Di Salvatore Cernunzio da Zenit
“Misericordia” a tutti i costi. Anche diventando troppo “perdonatori”. Non ha raccomandato altro Papa Francesco ai diaconi ai quali, stamane, ha conferito l’Ordinazione presbiterale nella Basilica vaticana. Sono 13 in totale i nuovi sacerdoti, di cui sei italiani, quattro dell’America Latina, uno dal Pakistan, uno dalla Corea del Sud, uno dal Vietnam. Undici provengono poi dai seminari diocesani di Roma: il Pontifico Seminario Romano Maggiore, l’Almo Collegio Capranica e il Redemptoris Mater.
Per l’Omelia, Bergoglio ha seguito le parole suggerite dal Rito di Ordinazione dei Presbiteri, non mancando però di soffermandosi a sottolinearne alcuni passaggi. Innanzitutto, il Santo Padre ha ricordato la missione di chi è chiamato all’ordine del presbiterato: cioè essere e agire come il Signore Gesù, “il solo sommo sacerdote del Nuovo Testamento”; in virtù del quale “tutto il popolo santo di Dio è stato costituito popolo sacerdotale”. Cristo poi sceglie alcuni in particolare tra tutti i suoi discepoli, affinché “continuassero la sua personale missione di maestro, sacerdote e pastore”.
Un mandato altissimo, dunque: cooperare “al servizio di Cristo maestro, sacerdote e pastore”, “a edificare il corpo di Cristo, che è la Chiesa, in popolo di Dio e tempio santo dello Spirito”. “Consacrati come veri sacerdoti del Nuovo Testamento”, ha rimarcato il Papa, i neo sacerdoti saranno “predicatori del Vangelo, pastori del popolo di Dio, e presiederanno le azioni di culto”.
Una missione da compiere con gioia, ha proseguito il Santo Padre: “Dispensate a tutti quella Parola, che voi stessi avete ricevuto con gioia, dalle vostre mamme, dalle vostre catechiste”. E anche – ha aggiunto – “leggete e meditate assiduamente la parola del Signore per credere ciò che avete letto, insegnare ciò che avete appreso nella fede, vivere ciò che avete insegnato”.
L’invito è quindi a dare “nutrimento al popolo di Dio” attraverso “la vostra dottrina”, che però -ha precisato Francesco – “non è vostra”: “Voi non siete padroni della dottrina”, ma “è la dottrina del Signore”. E un invito anche ad elargire “gioia e sostegno ai fedeli di Cristo” con “il profumo della vostra vita”.

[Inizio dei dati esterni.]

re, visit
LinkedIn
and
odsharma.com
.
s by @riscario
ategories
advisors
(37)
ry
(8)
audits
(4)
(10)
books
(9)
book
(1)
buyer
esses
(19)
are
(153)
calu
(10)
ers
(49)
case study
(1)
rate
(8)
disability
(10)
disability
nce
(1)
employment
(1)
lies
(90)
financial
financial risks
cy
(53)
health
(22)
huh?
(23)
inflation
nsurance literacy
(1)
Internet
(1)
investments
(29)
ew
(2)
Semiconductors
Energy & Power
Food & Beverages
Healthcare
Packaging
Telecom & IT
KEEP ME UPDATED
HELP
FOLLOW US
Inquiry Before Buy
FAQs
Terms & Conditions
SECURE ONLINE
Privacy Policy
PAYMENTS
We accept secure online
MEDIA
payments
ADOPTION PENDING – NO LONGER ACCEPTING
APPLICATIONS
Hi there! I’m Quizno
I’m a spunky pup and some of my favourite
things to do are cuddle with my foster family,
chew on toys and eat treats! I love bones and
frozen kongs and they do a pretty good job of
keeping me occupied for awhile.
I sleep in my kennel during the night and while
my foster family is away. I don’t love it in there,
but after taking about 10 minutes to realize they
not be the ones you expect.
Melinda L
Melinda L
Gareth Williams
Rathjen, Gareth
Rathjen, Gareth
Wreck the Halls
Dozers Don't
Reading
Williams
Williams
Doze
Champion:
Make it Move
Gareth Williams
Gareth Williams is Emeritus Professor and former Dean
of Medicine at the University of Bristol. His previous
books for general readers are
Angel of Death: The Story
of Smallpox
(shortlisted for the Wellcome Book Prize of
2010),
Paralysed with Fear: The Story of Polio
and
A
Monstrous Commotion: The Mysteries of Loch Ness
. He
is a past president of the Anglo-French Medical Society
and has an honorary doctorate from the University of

Il fine è di edificare la Chiesa, casa del Signore e sua Sposa, attraverso il Sacramento del Battesimo, con il quale – ha ricordato il Pontefice – “aggregherete nuovi fedeli al popolo di Dio”, e quello della Penitenza con cui “rimetterete i peccati in nome di Cristo”.
Su quest’ultimo punto in particolare si è soffermato Bergoglio, tralasciando per un momento le parole del Rito di Ordinazione e rivolgendo ai nuovi preti un accorato appello. “Per l’amore di Gesù Cristo, vi chiedo: non stancatevi mai di essere misericordiosi! Per favore! Abbiate quella capacità di perdono che ha avuto il Signore, che non è venuto a condannare, ma a perdonare!”.
“Abbiate misericordia, tanta!”, ha insistito il Papa, e se a volte dovesse venire “lo scrupolo di essere troppo ‘perdonatori’, pensate – ha detto – a quel santo prete del quale vi ho parlato, che andava davanti al tabernacolo e diceva: ‘Signore, perdonami se ho perdonato troppo. Ma sei tu che mi hai dato il cattivo esempio!’”.
Al cuore del Successore di Pietro reca “tanto dolore”, infatti, trovare “gente che non va più a confessarsi perché è stata bastonata, sgridata. Hanno sentito che le porte delle chiese gli si chiudevano in faccia!”. “Per favore, non fate questo”, ha supplicato il Santo Padre, anche perché “il buon pastore entra per la porta e la porta della misericordia sono le piaghe del Signore: se voi non entrate nel vostro ministero per le piaghe del Signore, non sarete buoni pastori”.
Al massimo – ha aggiunto – potrete diventare come quei pastori di cui parlava Sant’Agostino “che cercavano di piacere a se stessi, che usavano le pecorelle del Signore come pasto e per vestirsi, per indossare la maestà di un ministero che non si sapeva se fosse di Dio”. L’esempio da seguire è sempre e solo Gesù Cristo, capo e pastore, anzi “Buon Pastore, che non è venuto per essere servito, ma per servire, e per cercare e salvare ciò che era perduto”.